To complicate the task for the DBMS, Stroppy may try to deliberately break the DB cluster, because in the real world failures happen much more often than we want. And for horizontally scalable databases this happens even more often, since a larger number of physical nodes gives more points of failure.
At the moment, we have implemented support for FoundationDB, MongoDB, CockroachDB and PostgreSQL (which we use a system-wide measure to compare everything else with). In addition, Stroppy makes it easier to analyze test results since it is integrated with Grafana. After each run it automatically collects an archive with the database metrics, which are scaled by the time of running. Also, you can collect even more statistics with the desired frequency. In particular, Stroppy collects the following data for FoundationDB and MongoDB: for FoundationDB it is the ‘status json’ console command output, and for MongoDB it is the ‘db.serverStatus()’ command output.
Main features
- Deployment of a cluster of virtual machines in the selected cloud via Terraform. Supported options are Yandex.Cloud and Oracle.Cloud.

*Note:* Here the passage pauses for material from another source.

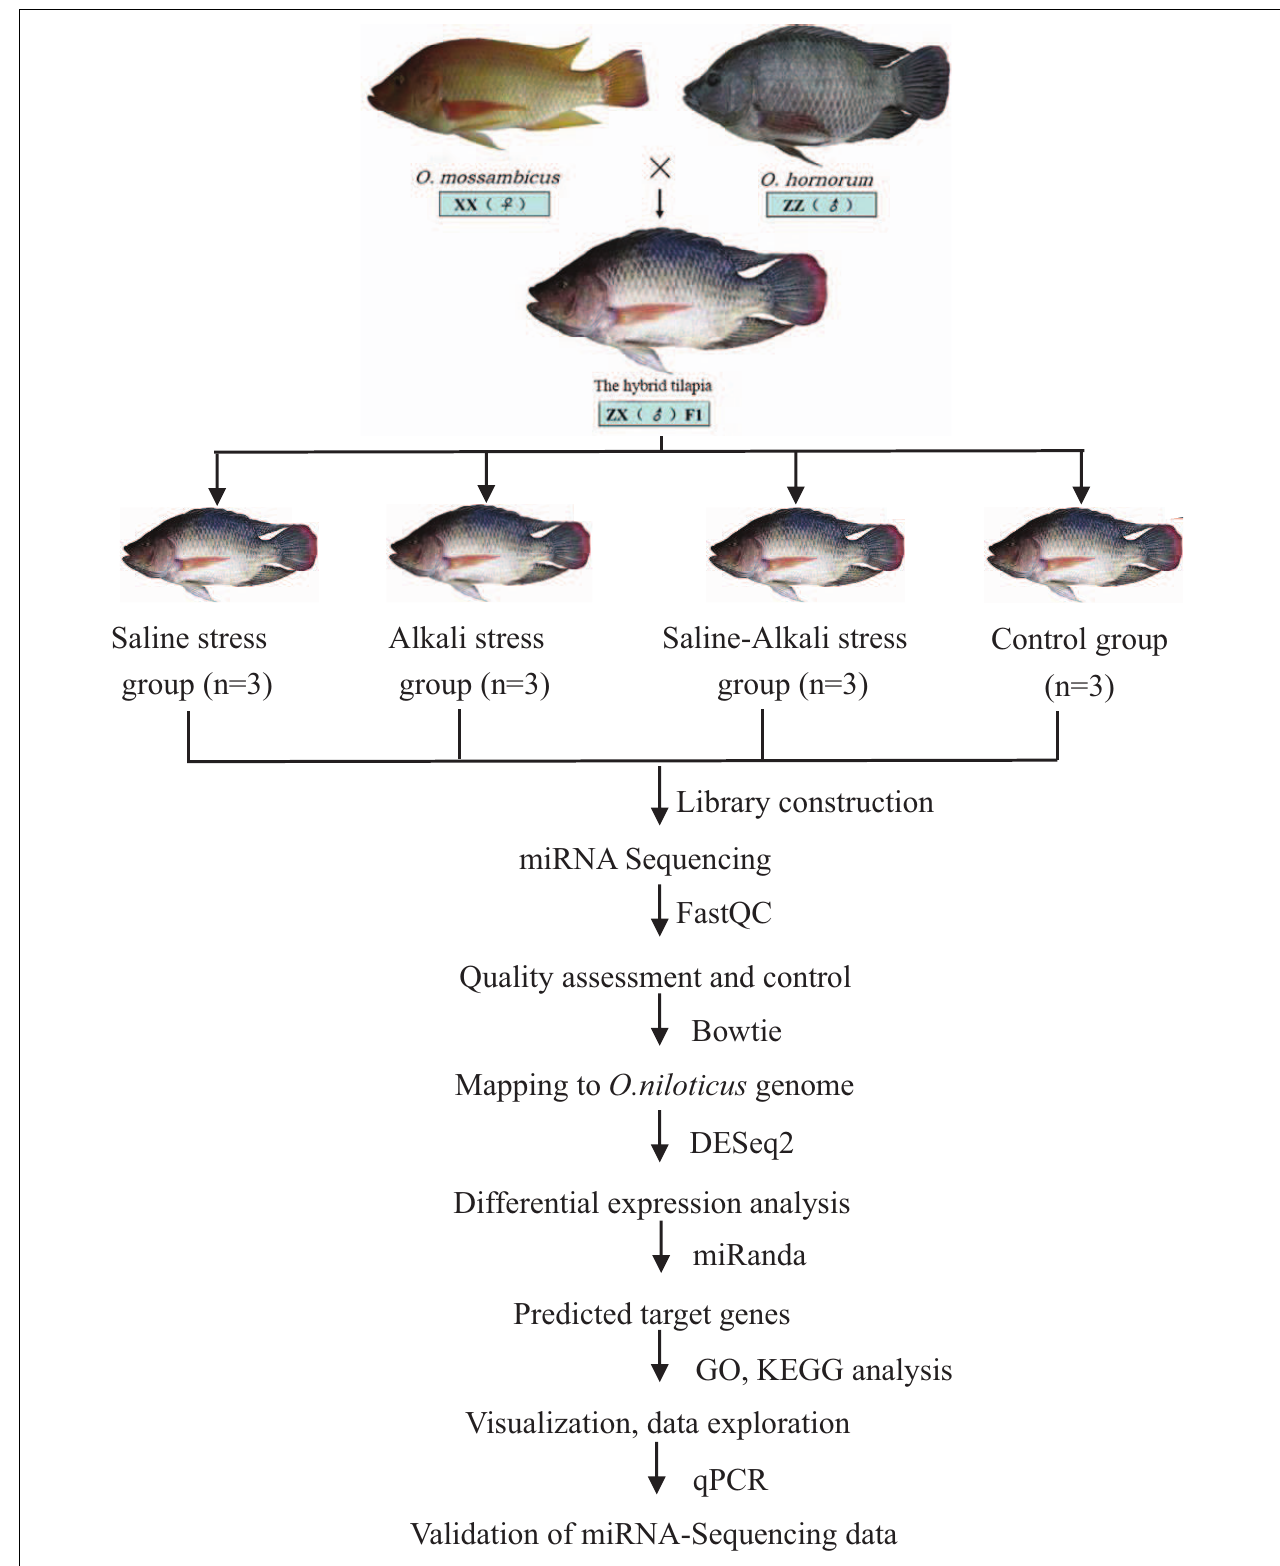
FIGURE 1 | Overview of the experimental design. Flowchart represents miRNA-Seq workflow and bioinformatics analysis workflow.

- Deployment of a Kubernetes cluster inside a running cluster of virtual machines.
- Deployment of the selected DBMS in a running cluster.
- Collecting statistics from Grafana k8s cluster metrics and system metrics of virtual machines (CPU, RAM, storage, etc.).
- Managing test parameters and the deployment in general - from the number of VMs to the supplied load and managed problems.
- Running tests on demand from CLI.
- Logging of the test progress - current and final latency, and RPS.
- Deleting a cluster of virtual machines.
- Deployment of multiple clusters from a single local machine with isolated monitoring and a startup console.